● **Exercise instructions**: Check every line of the records below for the string "scroll" and copy the ones that have it.

● **Extracted data**:
Segment Open
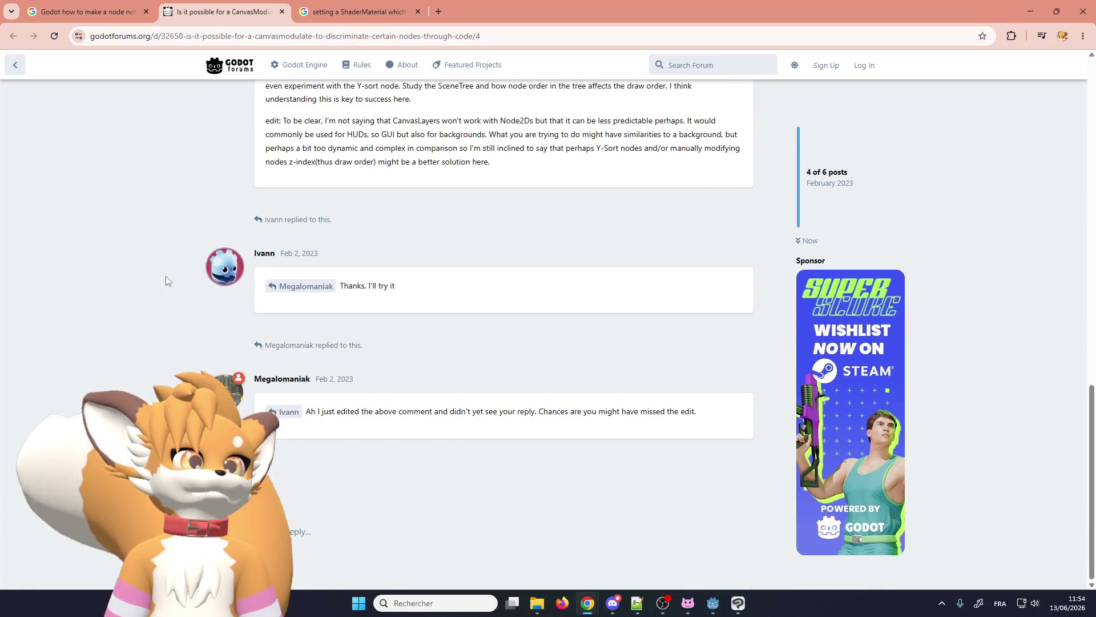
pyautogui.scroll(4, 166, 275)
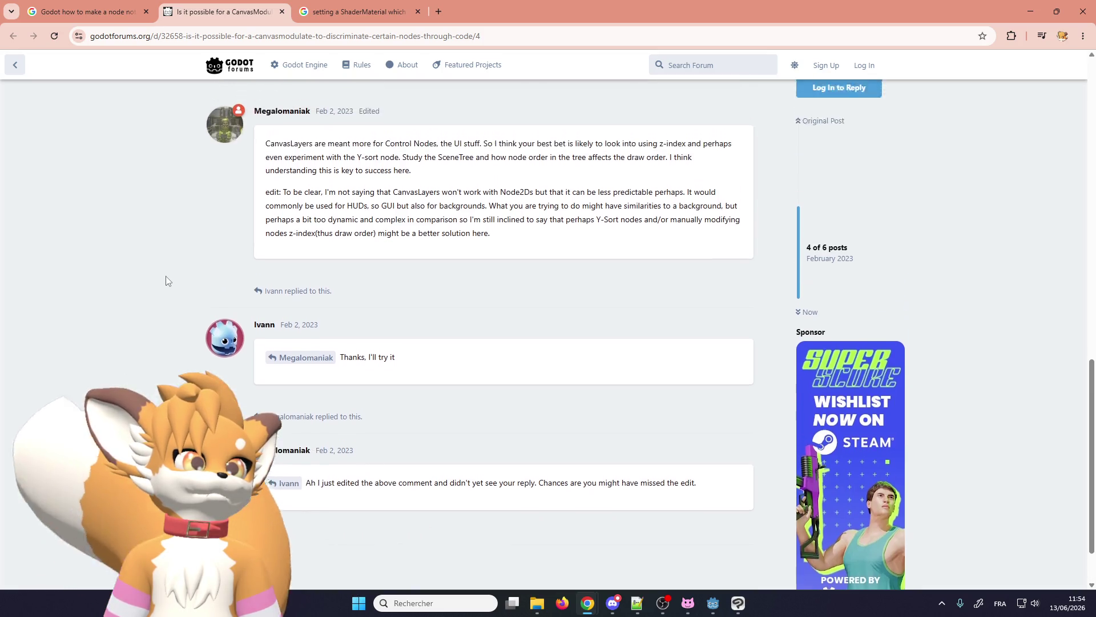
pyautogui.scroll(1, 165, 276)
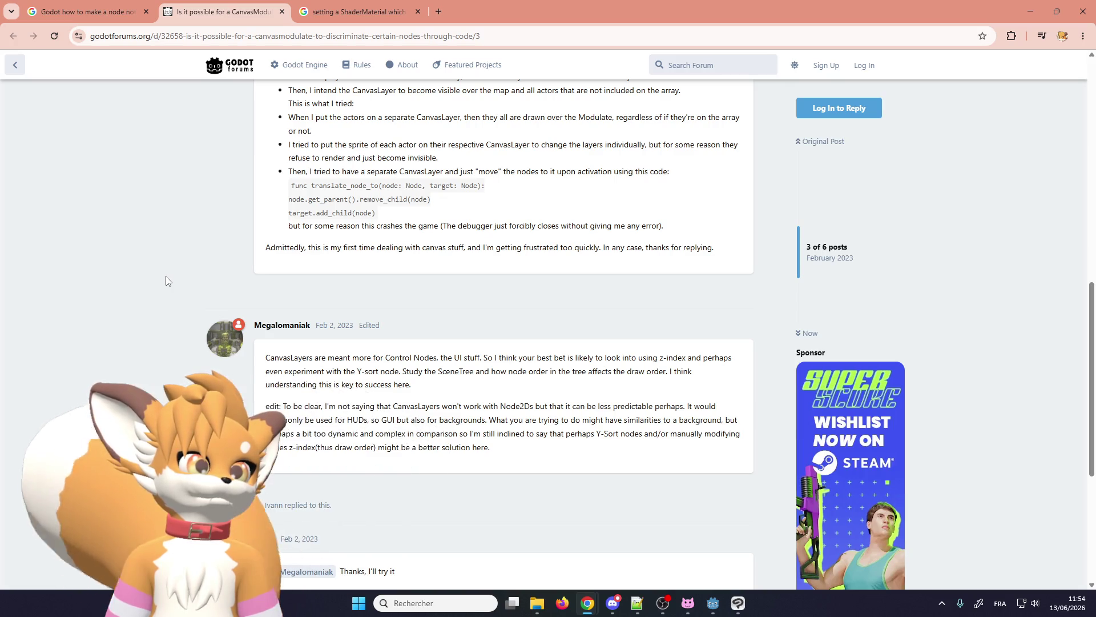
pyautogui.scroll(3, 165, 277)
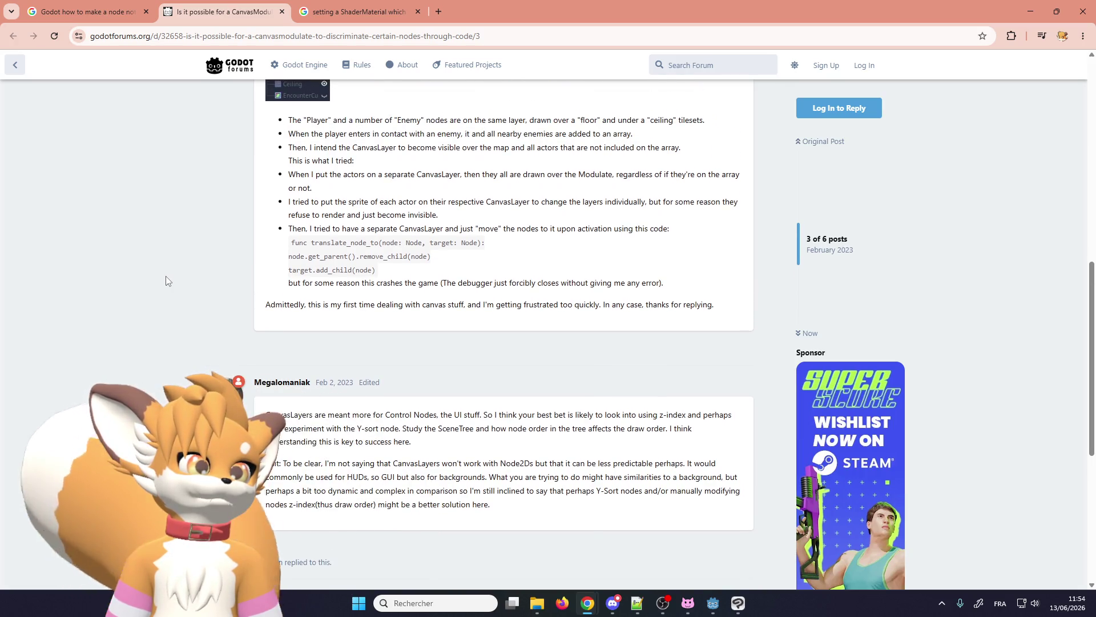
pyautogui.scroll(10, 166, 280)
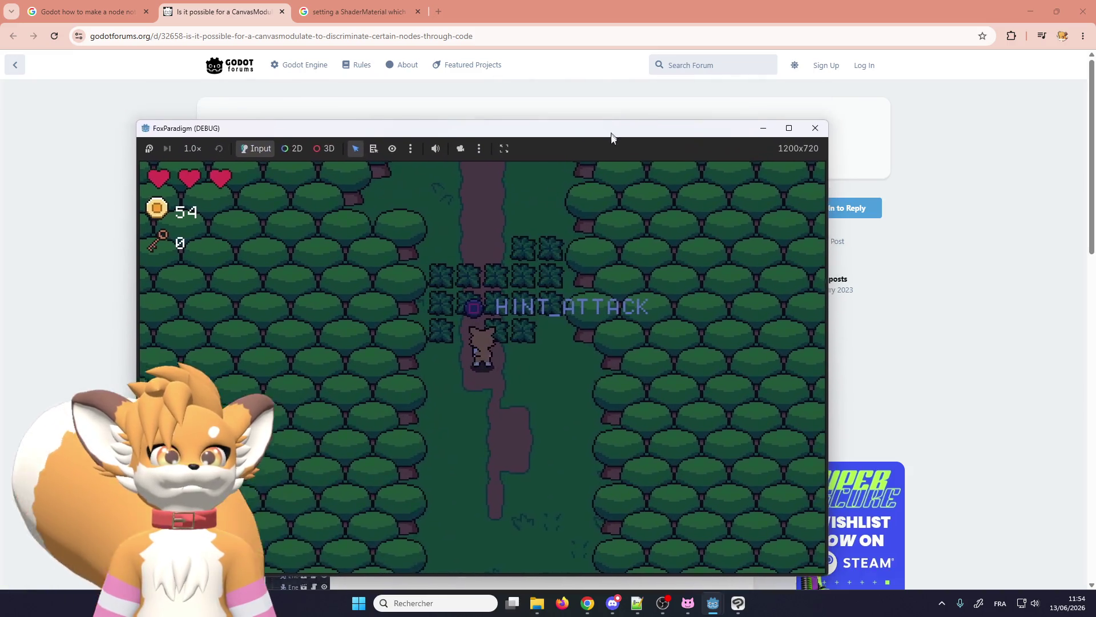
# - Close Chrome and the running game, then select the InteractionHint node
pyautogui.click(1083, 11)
Segment Closed
Segment Open
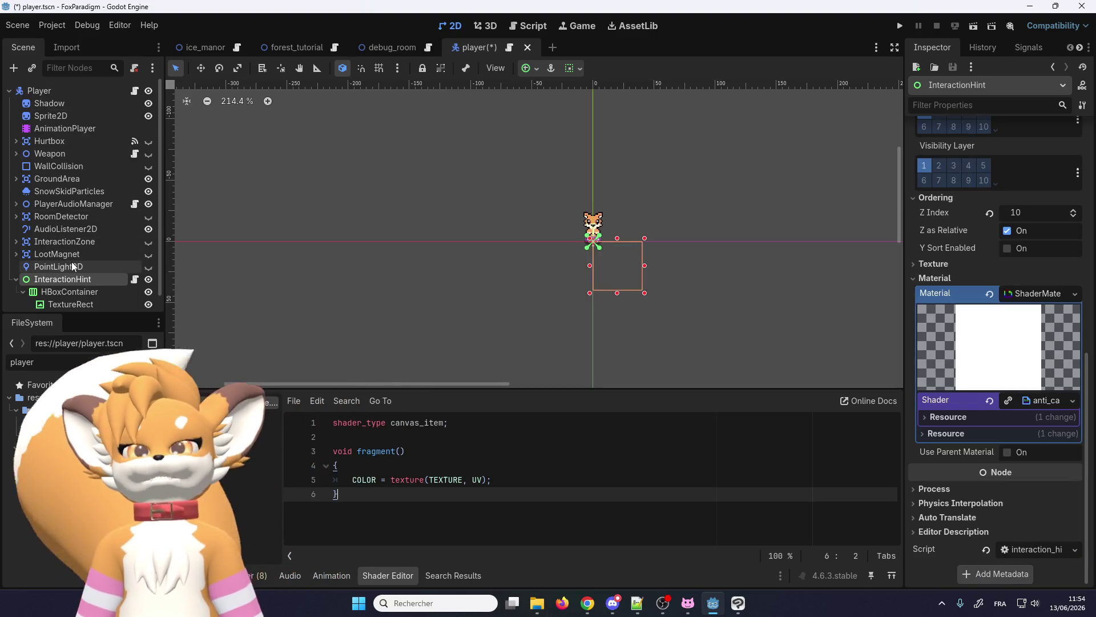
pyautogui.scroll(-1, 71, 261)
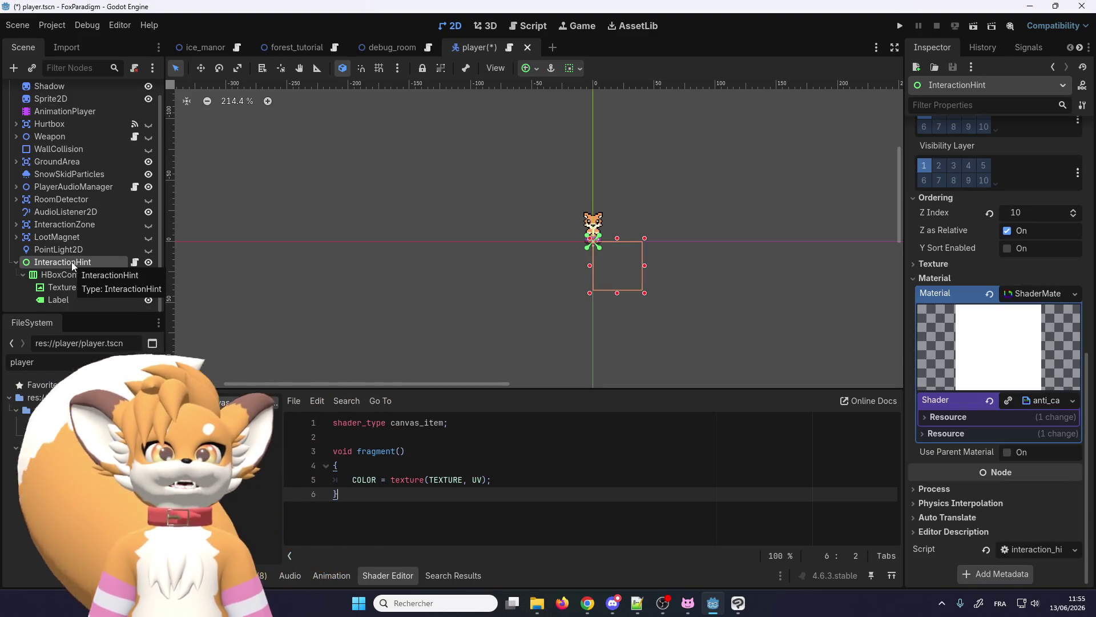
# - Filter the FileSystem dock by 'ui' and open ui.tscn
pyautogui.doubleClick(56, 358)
Segment Closed
● **Problem solution**:
pyautogui.scroll(4, 166, 275)
pyautogui.scroll(1, 165, 276)
pyautogui.scroll(3, 165, 277)
pyautogui.scroll(10, 166, 280)
pyautogui.scroll(-1, 71, 261)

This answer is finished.